Note Delete eval=FALSE before knitting the document

# Step 6: p-value
# Divide p_sim by the total number of simulations
p_sim/
  1. What p-value was calculated for the hypothesis test?

  2. At a significance level of \(\alpha=0.05\) what decision do you make with regards to the null hypothesis? Is the consultant’s complication rate for liver donation surgeries consistent with the national average?

Exercise 4: Theory-based Approach

In class we have learned how to use a z-test to take a theory-based approach to hypothesis testing. In addition to all it’s functions, R can also be used as a calculator, helping us to calculate the standardized statistic. Some arithmetic operators in R are:

  • + - addition
  • - - subtraction
  • * - multiplication
  • / - division
  • ^ - raise to the power (e.g., 3^2 will calculate 3 to the power of 2)
  • sqrt() - square-root (e.g., sqrt(4) will calculate the square-root of 4)
  • exp() - exponent (e.g., exp(0) will calculate the exponent of 0, also known as e to the power of 0)
  • log() - log base 10 (i.e., natural log) (e.g. log(6) will calculate the natural log of 6)

Now we will use these operators to calculated the standard error and z-statistic. The relevant equations are:

Something that can be helpful when working in R is to calculate the different components of an equation separately and assign them to object using <-. This makes it easier to keep track of parentheses and order of operations.

NOTE Delete eval=FALSE before knitting the document

# Use this code chunk to:
#  Calculate the pi*(1-pi) and assign it to the object mult
#  Calculate mult divided by the sample size and assign it to the value frac
#  Calculate the standard error by taking the square-root of frac and assign it to the 
#    object SE
#  Calculate the difference between the observed statistic and the hypothesized statistic 
#    and assign it to the object diff
#  Calculate the z-statistic and assign it to the object z
mult <- 
frac <-
SE   <- 
diff <- 
z    <- 
z
  1. What is our z-statistic? What conclusions would you draw regarding the strength of evidence against the null hypothesis based on this value?

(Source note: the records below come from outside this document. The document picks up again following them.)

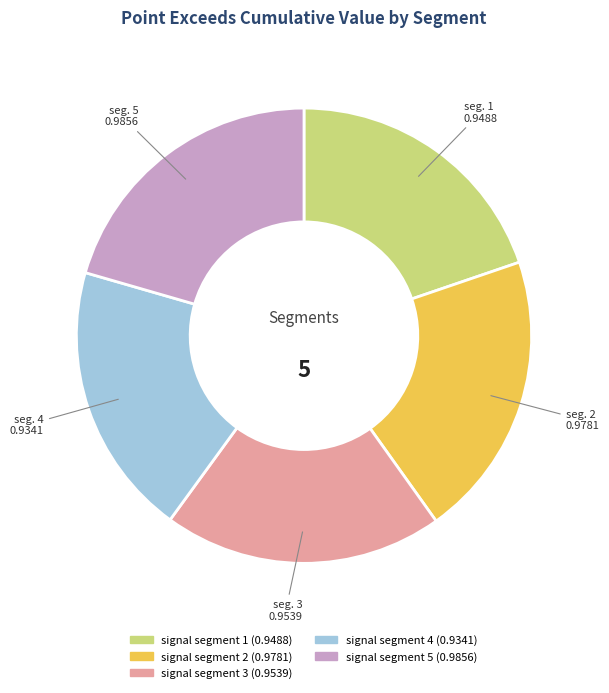

How many segments does this pie chart have?

5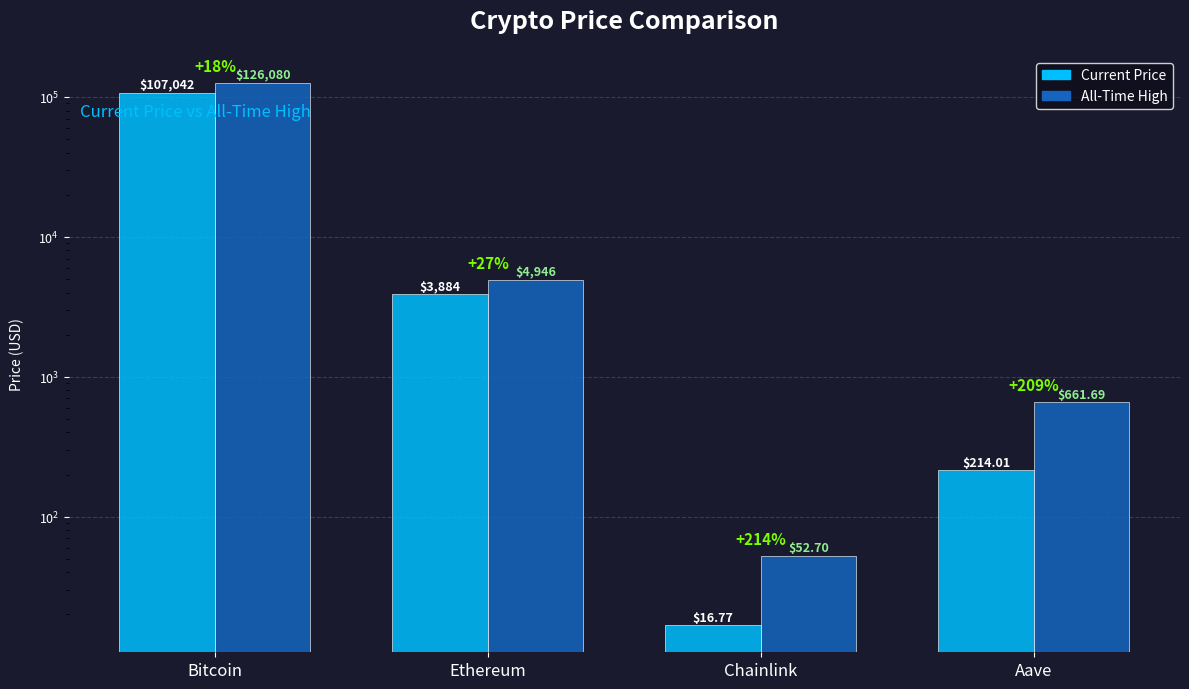

What are all the series names shown in the legend?

price, allTimeHigh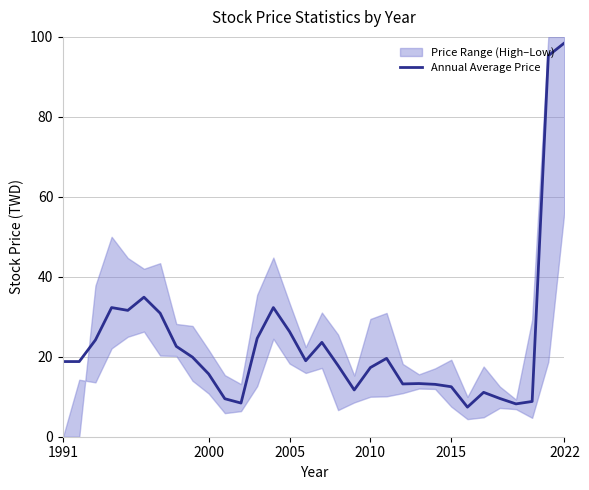

What is the maximum value for Annual Average Price?

98.5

While all theory-based approaches make assumptions, they don’t all make the same assumptions. In R we can using a function called prop.test (proportion testing) to do a significance test for proportions. It uses a different approach, a \(\chi^2\) test (pronounced chi-squared test), to find the standardized statistic (\(\chi^2\)-statistic in this case) and p-value.

To use the function we need to know its arguments, which are the inputs it require to run. Sometimes arguments have defaults, which mean we don’t need to do anything about them, so long as the default value is the one we want to use. In other cases we will be required to give a function specific types of information in order to do the analysis. For prop.test, we are interested in the following four arguments, although the test itself does have more than that:

  • x: the number of successes
  • n: the sample size
  • p: the hypothesized probability of success
  • alternative: whether we want to do a two-sided test (two.sided) or a one-sided test (either less or greater). The name of the direction must always be in quotation marks.

NOTE Delete eval=FALSE before knitting the document

# In the code below:
#  Replace x with the obeserved number of complications
#  Replace n with the total number of patients
#  Replace p with the hypothesized true rate of complications
#  Indicate that we are testing the alternative hypothesis "less"
prop.test(x,n,p,alternative=)
  1. What is the p-value?

  2. At a significance level of \(\alpha=0.05\) what decision do you make with regards to the null hypothesis? Is the consultant’s complication rate for liver donation surgeries consistent with the national average?

  3. Which approach to assessing the consultant’s claims (the simulation, z-test or prop.test) should we trust the most? Why?